AVAILABLE DATA Block Start

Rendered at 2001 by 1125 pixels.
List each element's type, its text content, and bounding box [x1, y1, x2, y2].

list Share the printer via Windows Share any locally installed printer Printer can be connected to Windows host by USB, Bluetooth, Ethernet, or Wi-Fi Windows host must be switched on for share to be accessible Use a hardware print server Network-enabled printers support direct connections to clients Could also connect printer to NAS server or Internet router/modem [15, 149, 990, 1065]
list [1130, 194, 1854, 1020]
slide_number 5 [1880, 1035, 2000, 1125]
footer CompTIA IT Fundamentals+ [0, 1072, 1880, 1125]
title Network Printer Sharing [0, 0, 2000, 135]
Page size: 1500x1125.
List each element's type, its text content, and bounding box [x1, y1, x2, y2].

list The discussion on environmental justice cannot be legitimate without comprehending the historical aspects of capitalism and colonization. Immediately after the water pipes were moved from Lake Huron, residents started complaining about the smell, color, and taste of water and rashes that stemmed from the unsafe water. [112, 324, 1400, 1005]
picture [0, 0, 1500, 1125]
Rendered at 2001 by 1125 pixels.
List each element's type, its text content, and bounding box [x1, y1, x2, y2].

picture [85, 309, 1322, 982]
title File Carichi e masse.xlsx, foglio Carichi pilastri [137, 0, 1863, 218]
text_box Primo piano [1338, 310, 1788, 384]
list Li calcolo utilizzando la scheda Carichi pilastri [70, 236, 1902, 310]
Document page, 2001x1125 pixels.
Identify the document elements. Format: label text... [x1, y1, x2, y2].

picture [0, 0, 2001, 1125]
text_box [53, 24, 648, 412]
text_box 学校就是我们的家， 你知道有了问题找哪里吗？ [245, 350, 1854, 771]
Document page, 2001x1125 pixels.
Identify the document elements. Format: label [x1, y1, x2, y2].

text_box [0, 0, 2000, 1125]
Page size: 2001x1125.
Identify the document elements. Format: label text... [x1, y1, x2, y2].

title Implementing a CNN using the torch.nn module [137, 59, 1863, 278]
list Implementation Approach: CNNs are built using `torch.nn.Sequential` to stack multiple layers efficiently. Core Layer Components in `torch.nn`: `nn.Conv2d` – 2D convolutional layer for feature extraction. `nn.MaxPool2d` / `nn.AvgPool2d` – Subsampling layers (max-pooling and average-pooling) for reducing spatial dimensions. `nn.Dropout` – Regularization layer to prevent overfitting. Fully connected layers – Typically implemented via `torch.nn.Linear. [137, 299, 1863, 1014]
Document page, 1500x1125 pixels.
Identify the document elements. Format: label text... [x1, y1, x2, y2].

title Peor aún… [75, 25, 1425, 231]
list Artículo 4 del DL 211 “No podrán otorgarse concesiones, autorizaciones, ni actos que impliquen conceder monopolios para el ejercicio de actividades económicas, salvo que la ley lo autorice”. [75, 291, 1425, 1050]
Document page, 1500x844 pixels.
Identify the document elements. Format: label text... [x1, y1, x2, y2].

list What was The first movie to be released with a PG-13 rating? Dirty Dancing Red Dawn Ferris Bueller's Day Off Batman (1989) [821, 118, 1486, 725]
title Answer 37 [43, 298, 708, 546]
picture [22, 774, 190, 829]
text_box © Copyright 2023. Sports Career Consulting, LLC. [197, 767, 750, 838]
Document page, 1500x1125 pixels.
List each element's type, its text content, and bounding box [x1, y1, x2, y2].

AVAILABLE DATA Block End

*TASK TO CARRY OUT*
Write out all the material exactly.

*COMPLETED EXERCISE*
Rendered at 2001 by 1125 pixels.
List each element's type, its text content, and bounding box [x1, y1, x2, y2].

list Share the printer via Windows Share any locally installed printer Printer can be connected to Windows host by USB, Bluetooth, Ethernet, or Wi-Fi Windows host must be switched on for share to be accessible Use a hardware print server Network-enabled printers support direct connections to clients Could also connect printer to NAS server or Internet router/modem [15, 149, 990, 1065]
list [1130, 194, 1854, 1020]
slide_number 5 [1880, 1035, 2000, 1125]
footer CompTIA IT Fundamentals+ [0, 1072, 1880, 1125]
title Network Printer Sharing [0, 0, 2000, 135]
Page size: 1500x1125.
List each element's type, its text content, and bounding box [x1, y1, x2, y2].

list The discussion on environmental justice cannot be legitimate without comprehending the historical aspects of capitalism and colonization. Immediately after the water pipes were moved from Lake Huron, residents started complaining about the smell, color, and taste of water and rashes that stemmed from the unsafe water. [112, 324, 1400, 1005]
picture [0, 0, 1500, 1125]
Rendered at 2001 by 1125 pixels.
List each element's type, its text content, and bounding box [x1, y1, x2, y2].

picture [85, 309, 1322, 982]
title File Carichi e masse.xlsx, foglio Carichi pilastri [137, 0, 1863, 218]
text_box Primo piano [1338, 310, 1788, 384]
list Li calcolo utilizzando la scheda Carichi pilastri [70, 236, 1902, 310]
Document page, 2001x1125 pixels.
Identify the document elements. Format: label text... [x1, y1, x2, y2].

picture [0, 0, 2001, 1125]
text_box [53, 24, 648, 412]
text_box 学校就是我们的家， 你知道有了问题找哪里吗？ [245, 350, 1854, 771]
Document page, 2001x1125 pixels.
Identify the document elements. Format: label [x1, y1, x2, y2].

text_box [0, 0, 2000, 1125]
Page size: 2001x1125.
Identify the document elements. Format: label text... [x1, y1, x2, y2].

title Implementing a CNN using the torch.nn module [137, 59, 1863, 278]
list Implementation Approach: CNNs are built using `torch.nn.Sequential` to stack multiple layers efficiently. Core Layer Components in `torch.nn`: `nn.Conv2d` – 2D convolutional layer for feature extraction. `nn.MaxPool2d` / `nn.AvgPool2d` – Subsampling layers (max-pooling and average-pooling) for reducing spatial dimensions. `nn.Dropout` – Regularization layer to prevent overfitting. Fully connected layers – Typically implemented via `torch.nn.Linear. [137, 299, 1863, 1014]
Document page, 1500x1125 pixels.
Identify the document elements. Format: label text... [x1, y1, x2, y2].

title Peor aún… [75, 25, 1425, 231]
list Artículo 4 del DL 211 “No podrán otorgarse concesiones, autorizaciones, ni actos que impliquen conceder monopolios para el ejercicio de actividades económicas, salvo que la ley lo autorice”. [75, 291, 1425, 1050]
Document page, 1500x844 pixels.
Identify the document elements. Format: label text... [x1, y1, x2, y2].

list What was The first movie to be released with a PG-13 rating? Dirty Dancing Red Dawn Ferris Bueller's Day Off Batman (1989) [821, 118, 1486, 725]
title Answer 37 [43, 298, 708, 546]
picture [22, 774, 190, 829]
text_box © Copyright 2023. Sports Career Consulting, LLC. [197, 767, 750, 838]
Document page, 1500x1125 pixels.
List each element's type, its text content, and bounding box [x1, y1, x2, y2].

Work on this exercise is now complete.